“If you don’t want to call me pretty just don’t say anything. Don’t say you’re pretty for a dark skinned girl.” – American female
First it was natural hair versus relaxed hair for black persons. With the change of the century and the ease at which persons can voice their opinions/feelings through their fashion and lifestyle, it’s now dark skin vs. light skin within the black community. There already exists the phenomena of white versus black, but why is it that we have to fight within our own race?
Why are we always fighting against each other?
Nowadays persons want to be light skinned; seemingly another issue the media portrays (one skin tone being glorified over another). As a result, it is seen that dark-skinned is ugly and light skinned persons are pretty; and as such persons would rather date lighter skinned persons portrayed in music videos, etc.
In some retrospect, the media has been showcasing more dark skinned persons, with the black movement etc., however, they are paying more attention to dark-skinned males for example Morris Chestnut, Taye Diggs, Idris Alba, and more leaning towards light skin females. So much so that the darker skinned females are gradually becoming shades lighter in order to meet this society demand; the opportunity to ‘fit in’.
“It’s hard if you are growing up in a country or place that that’s all you see. It’s hard to have high self-esteem or be comfortable in your own skin with the issue of being dark skinned you are seen as unattractive being in your face at every corner. It will take a very strong person to ignore that and still love your skin tone. I was the only dark-skinned girl in my family and I honestly didn’t let what persons in my family and around me were saying get to me.” – Ghanian female.
The light skin versus dark skin phenomena is an issue in the community because people judge a person on whether they are light or dark skinned. Some dark skinned persons somewhat feel like they have to measure up, or overcompensate for the fact that they are of a certain colour and lack in certain areas.

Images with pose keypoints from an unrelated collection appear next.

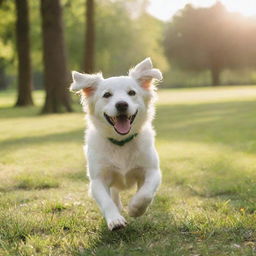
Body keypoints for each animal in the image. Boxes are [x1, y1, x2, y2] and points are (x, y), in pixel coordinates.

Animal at [70, 57, 162, 230]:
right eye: (107, 95)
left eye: (132, 92)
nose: (121, 104)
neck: (121, 143)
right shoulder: (97, 180)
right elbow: (106, 201)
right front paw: (115, 219)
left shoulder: (153, 171)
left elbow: (145, 193)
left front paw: (135, 208)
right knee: (113, 194)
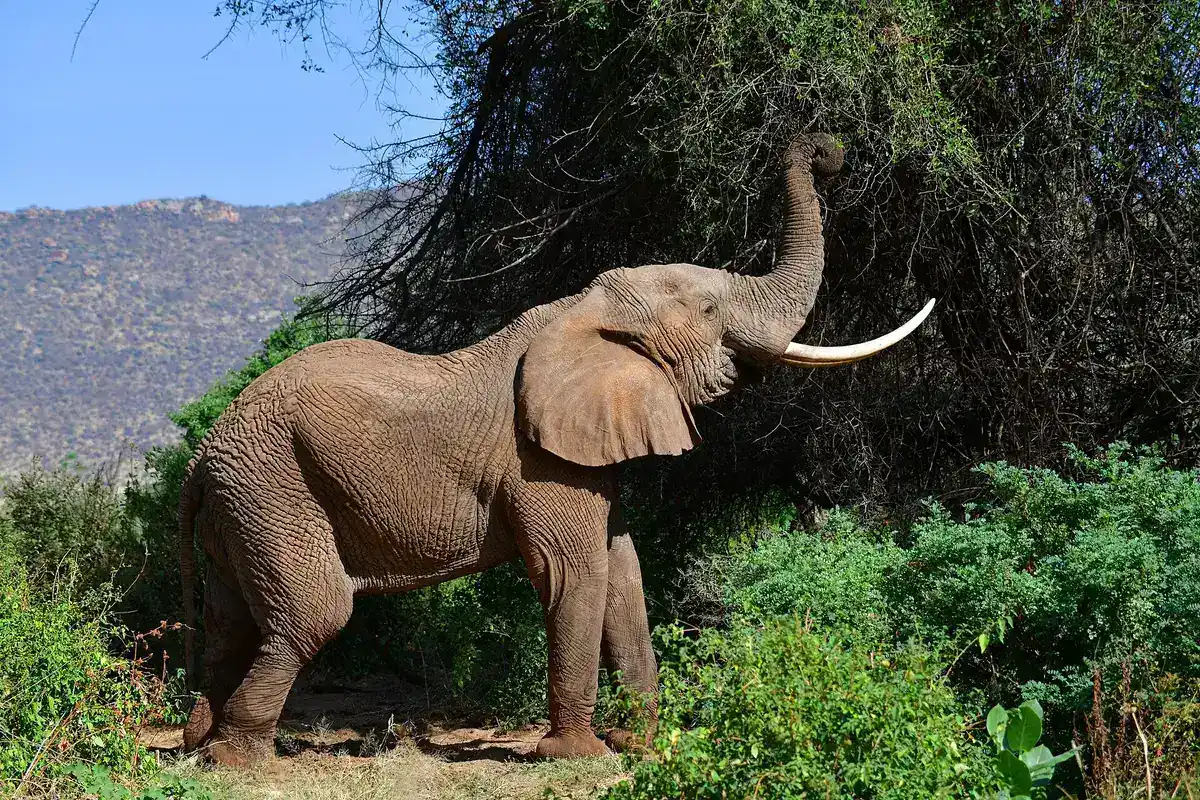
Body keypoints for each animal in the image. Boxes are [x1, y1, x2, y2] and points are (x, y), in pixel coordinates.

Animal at [177, 134, 935, 766]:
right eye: (710, 312)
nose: (827, 150)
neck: (583, 312)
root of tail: (200, 456)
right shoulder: (540, 461)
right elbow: (575, 574)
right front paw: (578, 756)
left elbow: (624, 572)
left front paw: (640, 746)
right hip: (274, 486)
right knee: (314, 613)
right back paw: (239, 760)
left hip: (244, 502)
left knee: (229, 617)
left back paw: (199, 741)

“I think it goes back in time. It was what the white men wanted and we wanted to be as close to white as possible and the light skin was what the black people had that was closest to white. Even then the white men brought the light skinned or mulatos into their houses; you seldom saw a dark-skinned man or woman outside of the plantation fields.” – Black male student.

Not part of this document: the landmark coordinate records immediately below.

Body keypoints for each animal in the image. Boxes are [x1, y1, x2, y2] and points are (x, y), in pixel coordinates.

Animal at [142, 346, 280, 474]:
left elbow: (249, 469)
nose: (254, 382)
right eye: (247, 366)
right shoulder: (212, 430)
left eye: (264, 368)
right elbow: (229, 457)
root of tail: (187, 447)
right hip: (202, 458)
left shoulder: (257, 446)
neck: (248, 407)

It also falls back on culture and society and the upbringing of individuals in said society. While you can choose not to be affected, some persons do not have the self-esteem to be individual, unique and stand out in the crowd. Unfortunately some persons are followers and as such it is easier for the media to be more influential on those individuals; not to mention those who crave to belong in society. It is no longer about the house you live in, the car you drive or where you work. Appearance has and will always be an issue that will plague society. Not just your appearance but the appearance of your family, your spouse, your friends and even your children.
“If you have people who are around you and are so negative and willing to bring you down of course after a while you will start feeling self-conscious no matter if your upbringing taught you that you were beautiful…..I am now accepting my skin color. Before I didn’t like it at all and that also speaks to kids growing up now. We as adults can accept the skin were in, we have weave, make-up, etc., but persons are now more drawn to wanting the light-skinned babies and kids than the dark skinned children. It seems that the dark skin children have to be extremely cute to make it in life. There is a standard to which we compare these children to the majority of the pictures on social media, the ones that are portrayed as cute; that is what we compare our children to.” – Ghanaian female
Love yourself. Accept your flaws and differences. Surround yourself with positive people. Love the skin you’re in.